- Exercise directions -
Restate, exactly as written, the entries below from the line that holds "right knee: (203, 269)" through the line that holds "right shoulder: (304, 502)". Pictures are not part of the copy.

- Data for this exercise -
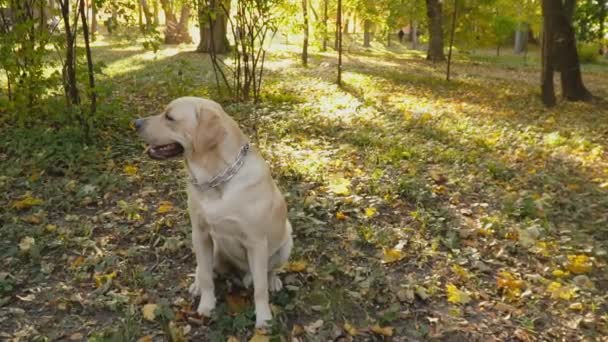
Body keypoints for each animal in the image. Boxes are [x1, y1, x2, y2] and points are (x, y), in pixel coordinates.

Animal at [135, 97, 292, 328]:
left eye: (169, 117)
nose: (135, 123)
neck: (216, 178)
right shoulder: (200, 234)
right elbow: (207, 276)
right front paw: (207, 305)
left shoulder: (257, 243)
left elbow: (260, 288)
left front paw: (264, 318)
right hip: (214, 248)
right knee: (203, 269)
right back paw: (197, 284)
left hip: (286, 240)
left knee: (268, 271)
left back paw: (273, 280)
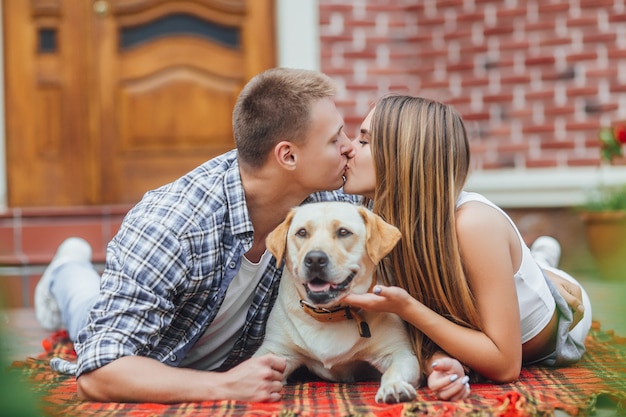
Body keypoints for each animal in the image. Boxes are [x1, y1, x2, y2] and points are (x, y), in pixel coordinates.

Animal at [254, 202, 420, 404]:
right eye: (302, 232)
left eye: (343, 232)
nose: (314, 259)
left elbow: (393, 370)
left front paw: (394, 385)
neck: (329, 314)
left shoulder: (399, 351)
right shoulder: (276, 350)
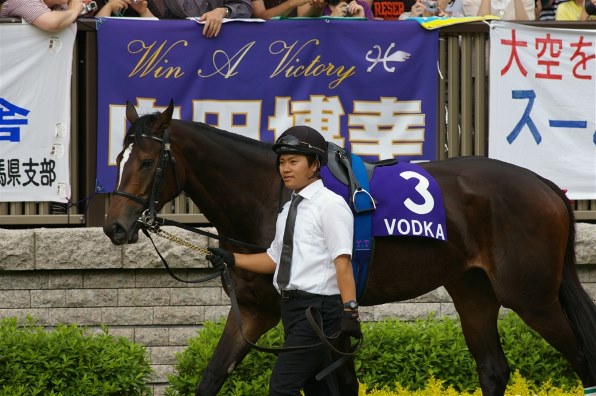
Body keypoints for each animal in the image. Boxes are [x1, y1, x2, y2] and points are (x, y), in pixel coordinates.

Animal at [103, 102, 596, 396]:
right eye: (118, 159)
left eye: (146, 161)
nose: (115, 226)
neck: (273, 196)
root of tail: (546, 184)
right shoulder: (256, 311)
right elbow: (212, 376)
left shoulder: (312, 316)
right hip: (473, 290)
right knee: (493, 369)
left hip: (531, 296)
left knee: (582, 358)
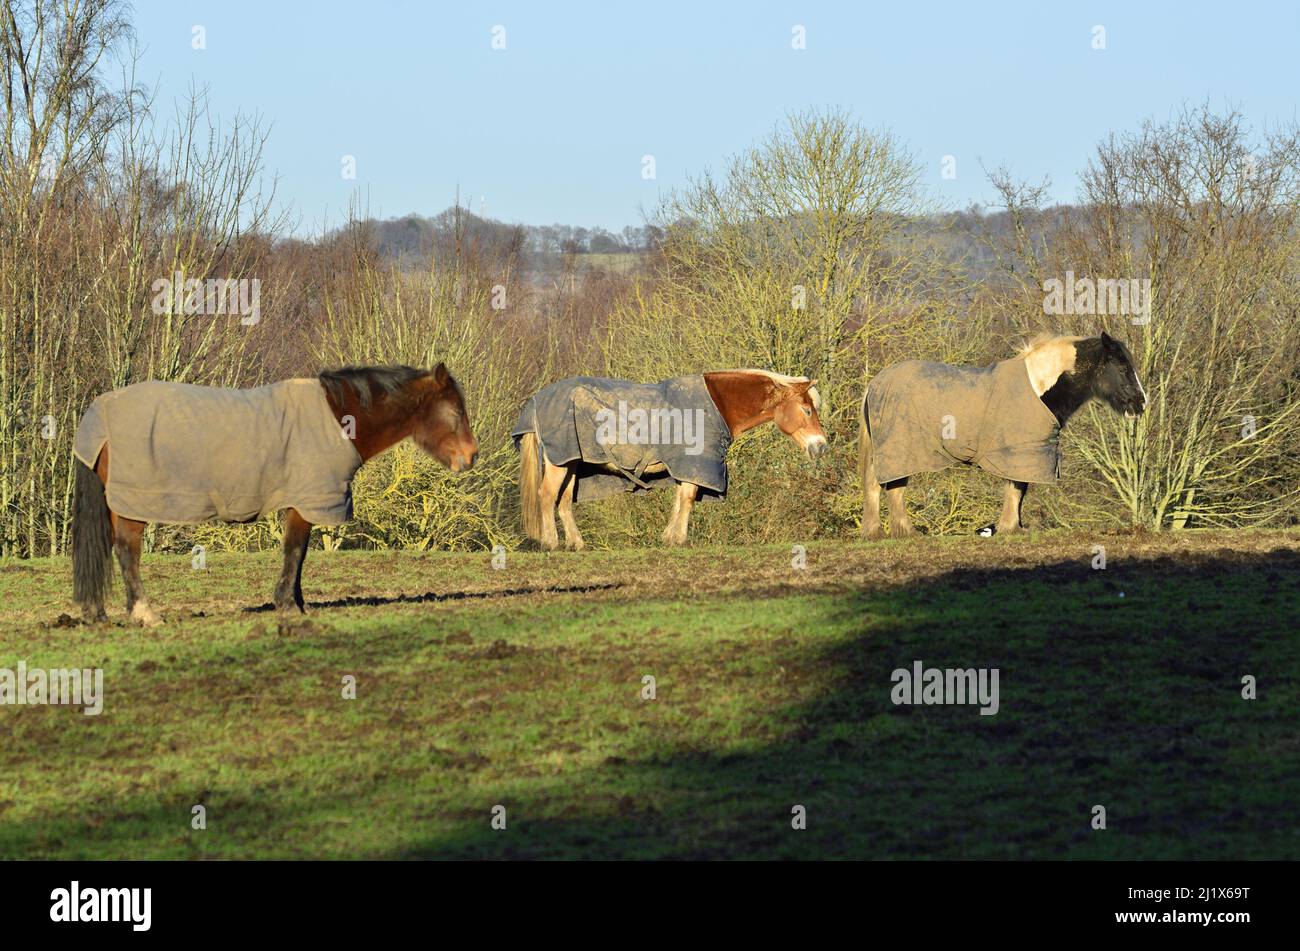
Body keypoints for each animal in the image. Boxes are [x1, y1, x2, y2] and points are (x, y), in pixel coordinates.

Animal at [71, 364, 478, 626]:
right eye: (456, 410)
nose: (471, 455)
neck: (338, 419)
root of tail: (99, 413)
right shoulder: (304, 502)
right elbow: (294, 552)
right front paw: (287, 605)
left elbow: (300, 555)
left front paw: (296, 602)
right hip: (132, 504)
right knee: (127, 551)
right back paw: (144, 612)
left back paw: (98, 613)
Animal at [514, 370, 827, 550]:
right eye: (807, 409)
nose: (821, 446)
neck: (715, 404)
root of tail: (537, 401)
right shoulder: (695, 463)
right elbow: (687, 500)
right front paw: (680, 539)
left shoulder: (686, 466)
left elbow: (679, 499)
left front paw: (669, 538)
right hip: (560, 462)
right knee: (546, 496)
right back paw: (552, 543)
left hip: (572, 463)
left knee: (564, 501)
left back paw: (577, 544)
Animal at [859, 332, 1146, 539]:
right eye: (1123, 368)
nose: (1141, 403)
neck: (1037, 388)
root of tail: (874, 385)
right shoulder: (1021, 451)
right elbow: (1016, 488)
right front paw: (1010, 527)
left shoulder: (1024, 452)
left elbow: (1018, 490)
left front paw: (1012, 526)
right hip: (900, 450)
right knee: (893, 487)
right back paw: (905, 531)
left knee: (877, 486)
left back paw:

- Solution for this exercise -
right knee: (203, 269)
right back paw: (197, 284)
left hip: (286, 240)
left knee: (268, 271)
left back paw: (273, 280)
Body keypoints for each animal in the image. Boxes are [x1, y1, x2, y2] and points are (x, y), in pixel coordinates.

Animal at [254, 202, 420, 404]:
right eye: (302, 232)
left eye: (343, 232)
nose: (314, 259)
left elbow: (393, 370)
left front paw: (394, 385)
neck: (329, 314)
left shoulder: (399, 351)
right shoulder: (276, 350)
Body keypoints for each animal in the image. Boxes are [x1, y1, x2, y2] and points are (x, y), in pixel coordinates.

Animal at [103, 102, 596, 396]:
right eye: (118, 159)
left eye: (146, 161)
nose: (115, 226)
neck: (273, 196)
root of tail: (546, 184)
right shoulder: (256, 311)
right elbow: (212, 376)
left shoulder: (312, 316)
right hip: (473, 290)
right knee: (493, 369)
left hip: (531, 296)
left knee: (582, 358)
Body keypoints for each animal in the image. Boxes are [x1, y1, x2, y2] and points are (x, y), in pixel coordinates.

Animal at [71, 364, 478, 626]:
right eye: (456, 410)
nose: (471, 455)
neck: (338, 419)
root of tail: (99, 413)
right shoulder: (304, 502)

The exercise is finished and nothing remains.